The technology could help address these needs by upgrading the fuel value of our current energy resources and by providing new means for the bioconversion of raw materials to refined products -- not to mention offering the possibility of entirely new biomass-based energy sources.
We have thus seen only the dawn of what is surely a biological revolution, and its practical and economic applications are unquestionably destined for dramatic growth. Health-related biotechnology is already a multibillion-dollar success story, and it is still far from reaching its potential; other applications are likely to beget similar successes in the coming decades. The insights, the technologies, and the infrastructure that are already emerging from the genome project, together with advances in fields such as computational and structural biology, will become our most important tools in addressing a variety of human problems and needs.
The biosciences research community is now embarked on a program whose boldness, even audacity, has prompted comparisons with such visionary efforts as the @Apollo space program and the @Manhattan Project. That life scientists should conceive such an ambitious project is not remarkable; what is surprising -- at least at first blush -- is that the project should trace its roots to the Department of Energy.

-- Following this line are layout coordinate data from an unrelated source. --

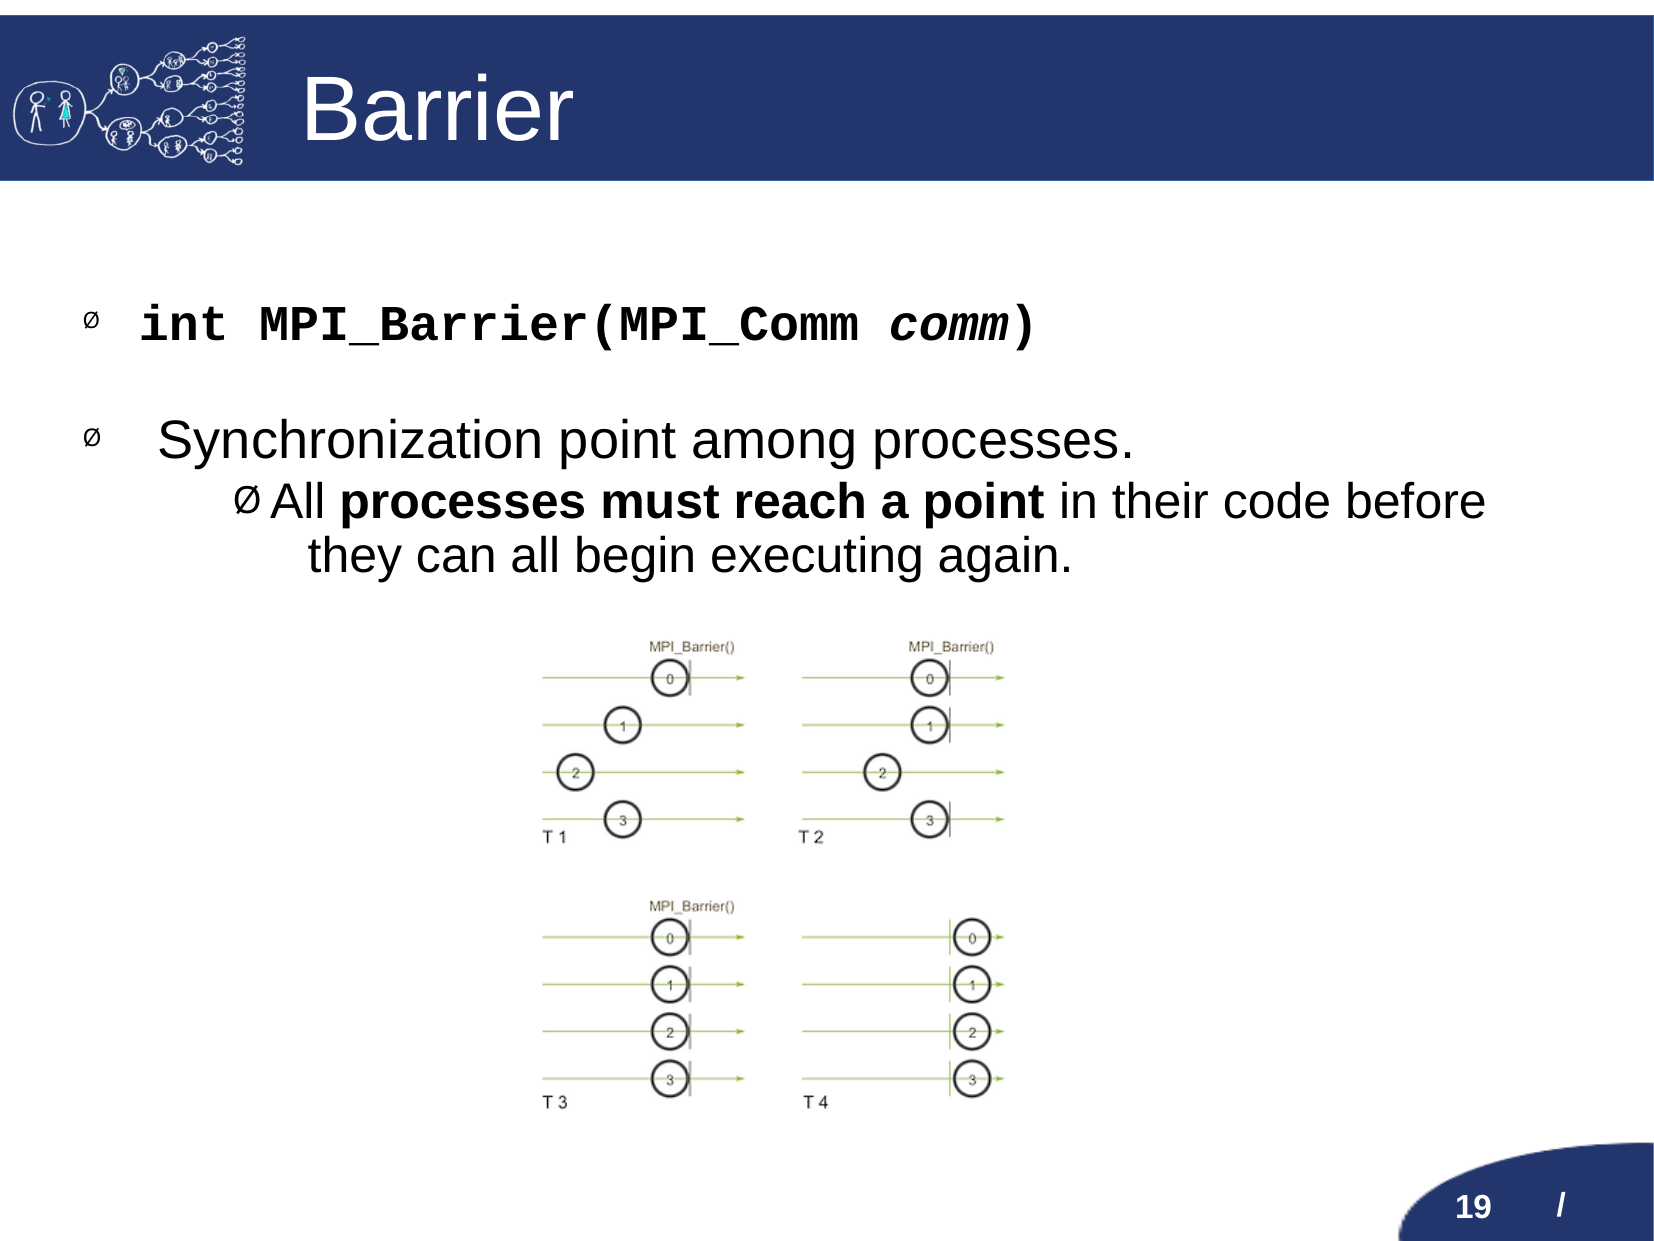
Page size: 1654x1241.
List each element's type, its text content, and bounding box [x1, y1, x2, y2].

title Barrier [300, 48, 1571, 152]
list int MPI_Barrier(MPI_Comm comm) Synchronization point among processes. All processes must reach a point in their code before they can all begin executing again. [82, 290, 1571, 781]
picture [540, 639, 1006, 1111]
text_box [1455, 1185, 1546, 1226]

For close to a half-century, the DOE and its governmental predecessors have been charged with pursuing a deeper understanding of the potential health risks posed by energy use and by energy-production technologies -- with special interest focused on the effects of radiation on humans. Indeed, it is fair to say that most of what we know today about radiological health hazards stems from studies supported by these government agencies. Among these investigations are long-standing studies of the survivors of the atomic bombings of Hiroshima and Nagasaki, as well as any number of experimental studies using animals, cells in culture, and nonliving systems. Much has been learned, especially about the consequences of exposure to high doses of radiation. On the other hand, many questions remain unanswered; in particular, we have much to learn about how low doses produce their insidious effects. When present merely in low but significant amounts, toxic agents such as radiation or mutagenic chemicals wreak havoc in the most subtle ways, altering the genetic instructions in our cells only slightly. The consequences can be heritable mutations too slight to produce discernible effects in a generation or two but, in their persistence and irreversibility, deeply troublesome nonetheless.
Until recently, science offered little hope for detecting these tiny changes to the DNA that encodes our genetic program until they were well entrenched in the code. Needed was a tool that could detect a change in one base pair among, perhaps, as many as a hundred million.